テーマ124:自分の命、子供のために犠牲にできる?

 これもちょっとあり得ないシチュエーションなんだけど、子供の命を救うために、自分の命を犠牲にしなければならないとして、あなたは子供のために命を差し出す?

 あたりまえでしょ。それにしても、どんなシチュエーションよ?

 例えば悪魔とか怪人が「子供の命を助けたければ、お前の命を差し出せ!」って迫ってきたとしよう。

 そんな状況、絶対ないよ。

 まあまあ、話し合いましょう。

 「子供の命」と「自分の命」の二者択一を迫られたら、フツーの親なら自分が犠牲になるでしょ。

 僕もそう思う。

 だって、わが子でしょ。そうしない親がいることが考えにくいよね。どんなわがままな親でも、身勝手な親でも、もっと言ったらモンスターペアレントでも、わが子の命より大事なものってないと思うよ? そうじゃない親がいたら怖いけど。

 そりゃあそうだ。

 だったら、これ以上話し合うことってなくない?

 じゃあ、血がつながっていない子供のケースならどう? つまり、再婚相手の連れ子だったら死ねるだろうか? 例えば「17歳の高校2年生男子。まだキミをお母さんって呼ばず、目も合わせてくれないよそよそしい子」だったら、どうよ? 申し訳ないけど、僕なら悪魔にタイムアウトを要求するかも。

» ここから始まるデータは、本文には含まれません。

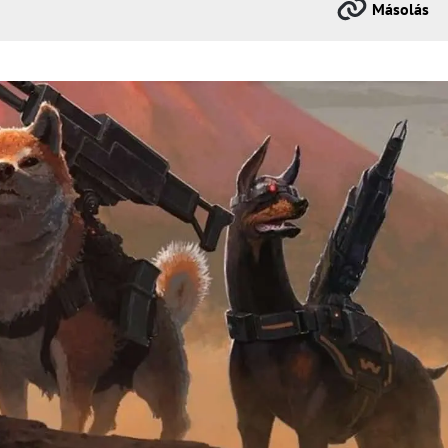
Másolás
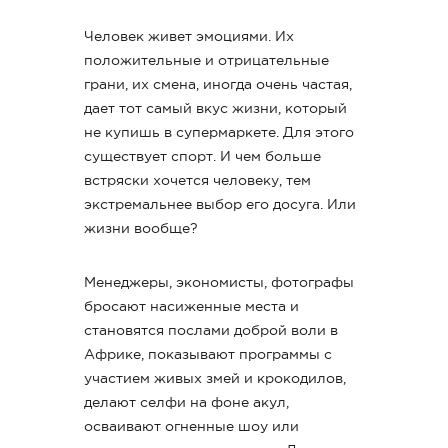
Человек живет эмоциями. Их
положительные и отрицательные
грани, их смена, иногда очень частая,
дает тот самый вкус жизни, который
не купишь в супермаркете. Для этого
существует спорт. И чем больше
встряски хочется человеку, тем
экстремальнее выбор его досуга. Или
жизни вообще?
Менеджеры, экономисты, фотографы
бросают насиженные места и
становятся послами доброй воли в
Африке, показывают программы с
участием живых змей и крокодилов,
делают селфи на фоне акул,
осваивают огненные шоу или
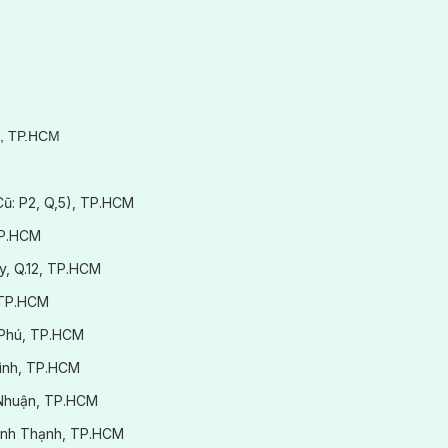
giãn mao mạch công nghệ IPL chính hãng tại Hasaki Clinic
3, TP.HCM
(Cũ: P2, Q,5), TP.HCM
TP.HCM
y, Q.12, TP.HCM
 TP.HCM
 Phú, TP.HCM
Bình, TP.HCM
ú Nhuận, TP.HCM
.Bình Thạnh, TP.HCM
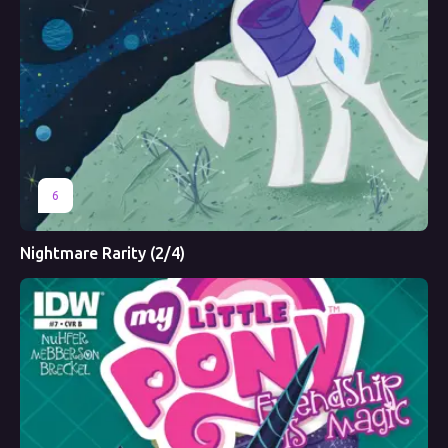
6
Nightmare Rarity (2/4)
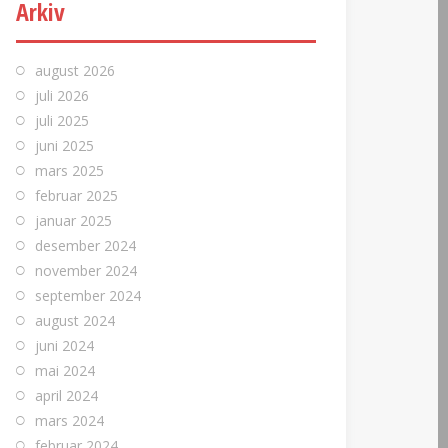
Arkiv
august 2026
juli 2026
juli 2025
juni 2025
mars 2025
februar 2025
januar 2025
desember 2024
november 2024
september 2024
august 2024
juni 2024
mai 2024
april 2024
mars 2024
februar 2024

 厳しいところを突いてくるのね……。躊躇(ちゅうちょ)したい気持ちにもなるかなあ。でもね、再婚相手に連れ子がいることを承知した上で一緒になる決断をしているのだから、やっぱり家族として考えるべきだと思わない? 連れ子のために死ねないのなら、再婚そのものを考え直した方がいいのかもしれない。

 なるほど、そういう考え方もあるか……。

 それと、血がつながっていないにしても、養子として幼いころから育ててきたなら、迷いなく私が死ぬよ。それはもう完全な親子だと思うのよ。血のつながりは大事だけど、すべてじゃない。

 僕も、それには全面的に賛成。

 これもあり得ない状況だけど、例えば家族が乗った小型飛行機が飛行中に故障して、墜落するしかなくなったとする。で、全員分の脱出用パラシュートがなかった場合を考えてみて。

 ふむふむ。

 それを誰に使わせるか(助からせるか)っていう状況に置かれたときなら「私を母と呼ばない、再婚相手の17歳高校生の連れ子」であっても、パラシュートを譲るね。

 うーむ、究極の状況だね。死ぬのは怖いけど、若い者に生き延びてもらうのが、僕もスジだと思うな。まあ、腕力勝負でパラシュートを奪いあっても、高校生に勝てる気がしないけど。

 むしろ、家族同士なら奪い合いじゃなくて、譲り合いになってしまう可能性の方が高いよ。「あなたが使いなさい」「何を言ってるんだ、母さんこそ助かって」ってやっているうちに墜落して全滅したら、最悪のパターン。

 子供をいかに説得させるか。それも短時間で。こっちのほうが難しい問題かもしれないね。


 母というものが、わが子に向ける無償の愛情――それをガツンと見せつけられました。自分の命を犠牲にしてまで、子供(血のつながりに関係なく)を守る執念と意志の強さには改めて感心。その強さには、かなわないなとも実感しました。


 やや現実離れしすぎたテーマではありましたが、これを「自分の臓器(片方の腎臓とか)を、子供のために提供する」と置き換えてみると、誰にでも起こり得る現実味を帯びてきます。